InstructGPT vs GPT3.5
And lastly, I wanted to quickly mention InstructGPT, which is a finetuned form of GPT3.5. Why are two separate models needed? Why isn’t GPT3.5 used in its raw form inside ChatGPT?
Prior to launching chat G P T to the public, OpenAI had two concerns.
- Performance (does it work?)
- Ensure that the model is human friendly and avoid saying something abrasive, racist, or sexual that can raise red flags to the public
So OpenAI had to create a model that can run with some guardrails and constraints. And in addition, they want a model that can understand human instructions very well.

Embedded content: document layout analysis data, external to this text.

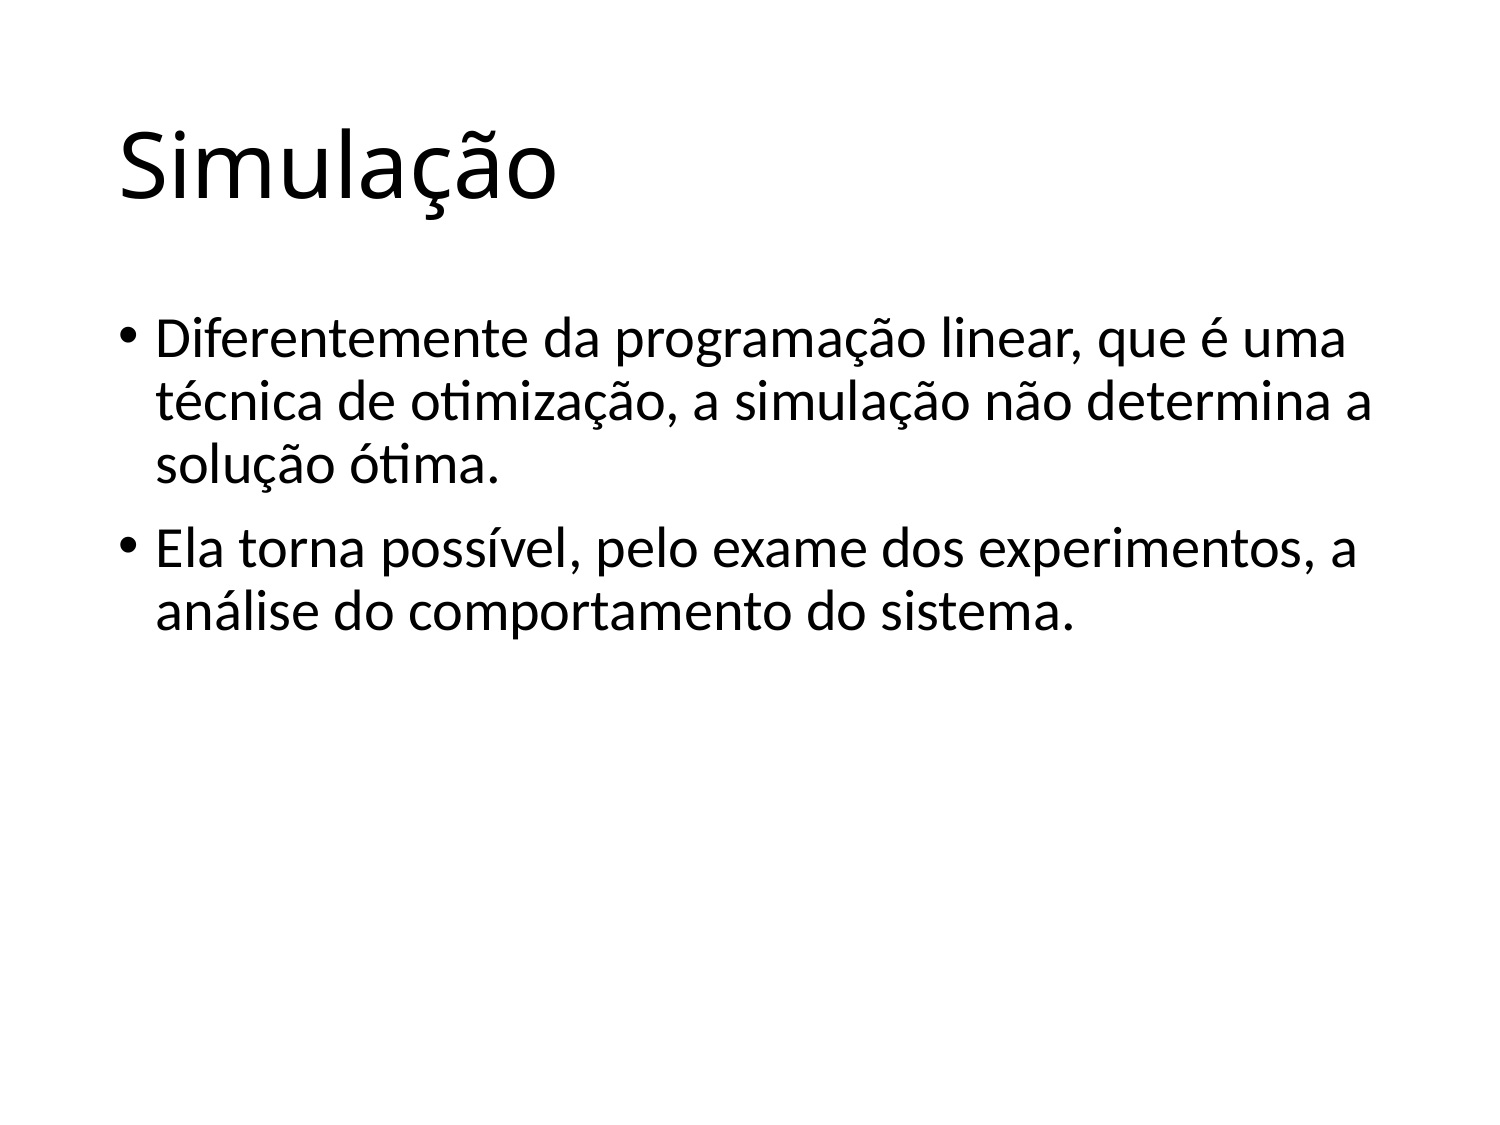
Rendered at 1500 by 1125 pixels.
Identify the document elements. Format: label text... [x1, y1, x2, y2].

title Simulação [103, 59, 1397, 278]
list Diferentemente da programação linear, que é uma técnica de otimização, a simulação não determina a solução ótima. Ela torna possível, pelo exame dos experimentos, a análise do comportamento do sistema. [103, 299, 1397, 1014]
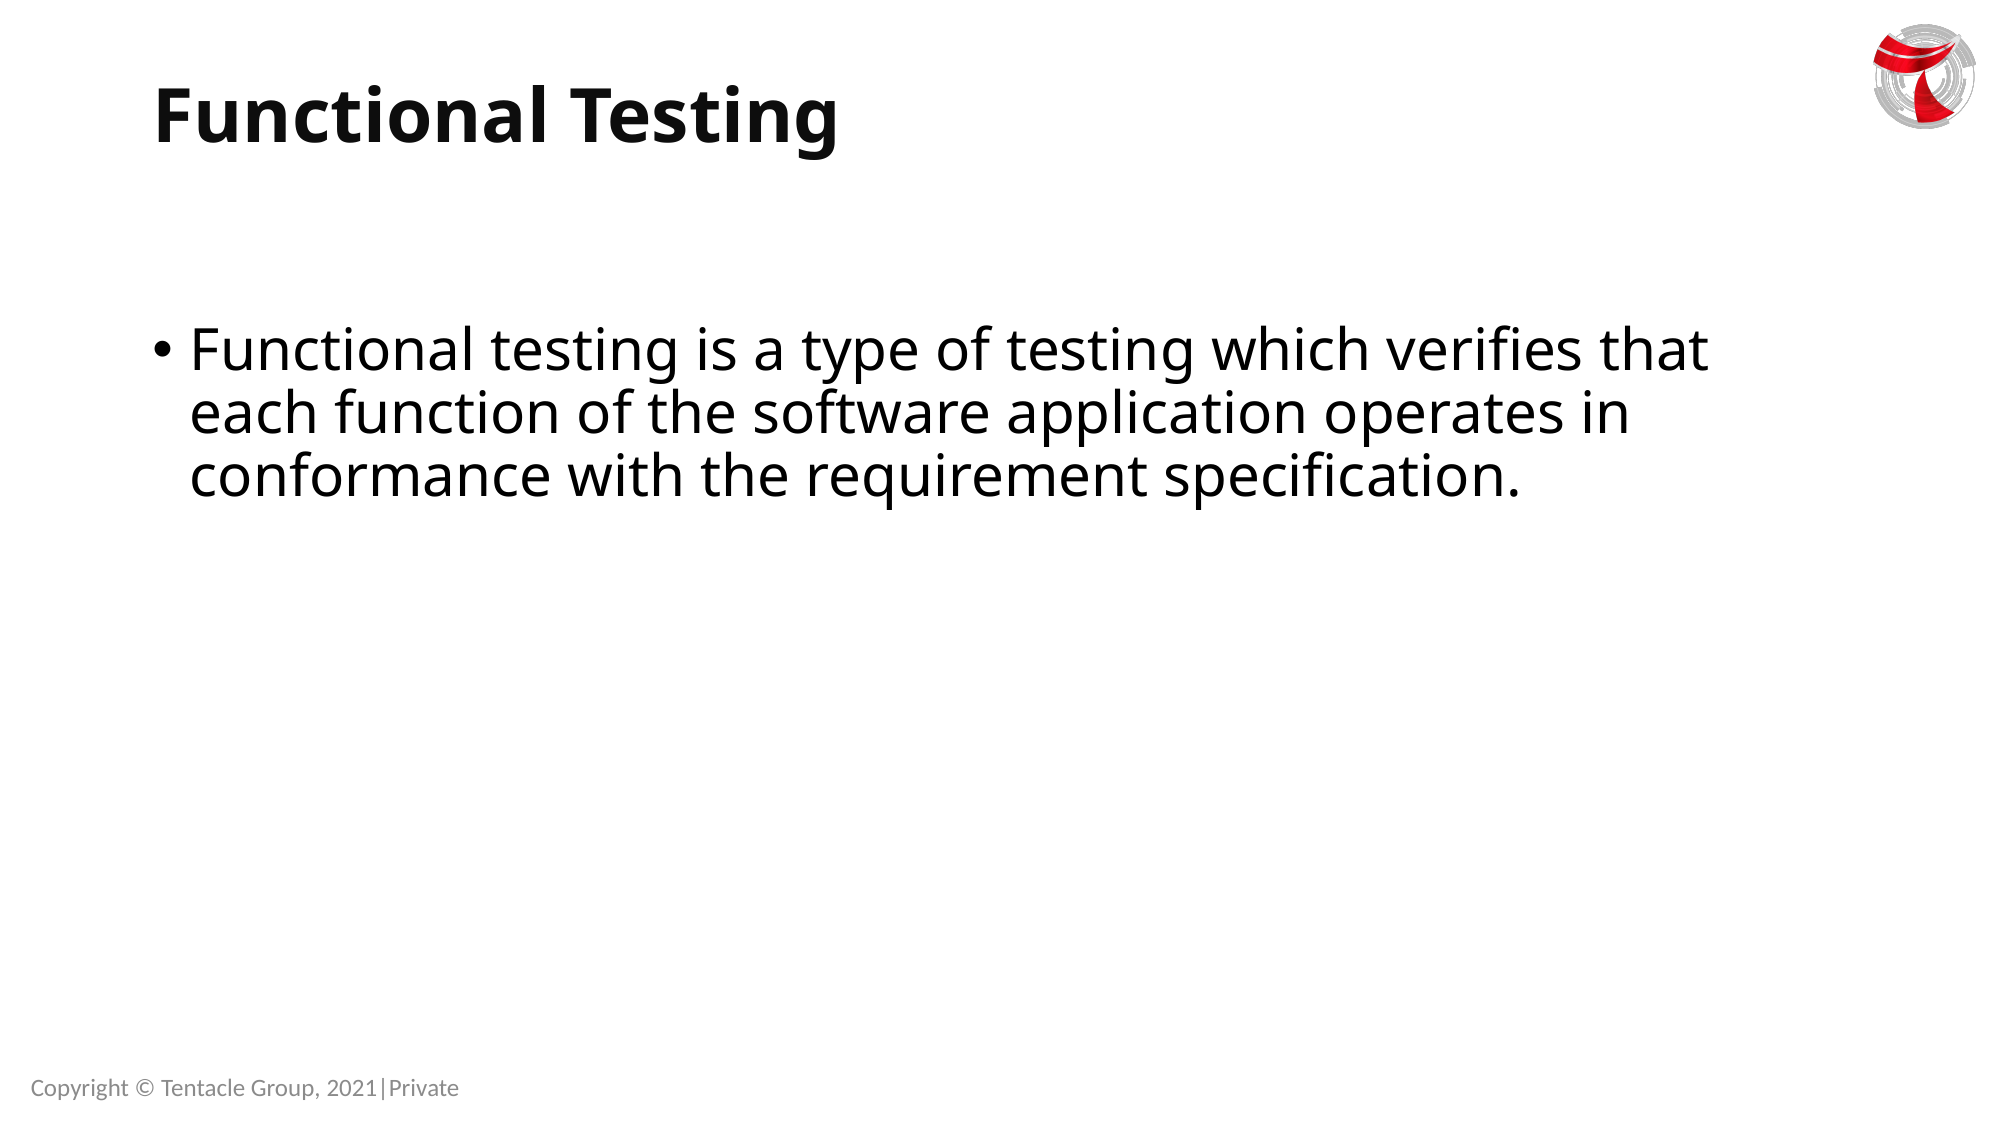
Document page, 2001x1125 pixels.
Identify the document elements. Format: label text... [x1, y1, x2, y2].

list Functional testing is a type of testing which verifies that each function of the software application operates in conformance with the requirement specification. [137, 312, 1863, 610]
picture [1873, 24, 1976, 129]
title Functional Testing [137, 59, 1863, 178]
text_box Copyright © Tentacle Group, 2021|Private [15, 1056, 585, 1117]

So OpenAI hired human annotators to manually give feedback to GPT3.5’s answers, which allowed InstructGPT to learn and adapt its raw GPT3.5 answers to what it predicts humans will like.
- ChatGPT leverages InstructGPT, which in turn leverages GPT3.5
- GPT3.5 is belongs to a class of models called language models.
- GPT3.5 is what’s available as an API, while InstructGPT isn’t.
- Language Models are basically automated auto-completers, but it’s the “Largeness” of Language Models that make them so powerful.
- Sheer largeness of Language Models gave birth to emergent behaviors.
Appendix A: Word versus Token
When a language model is trained (created), it doesn’t look process words (e.g. “tree”) but also special characters, spaces, etc. Thus, language models have to work not just for “words” but a more general set of character sequences, which are called tokens in Natural Language Processing parlance.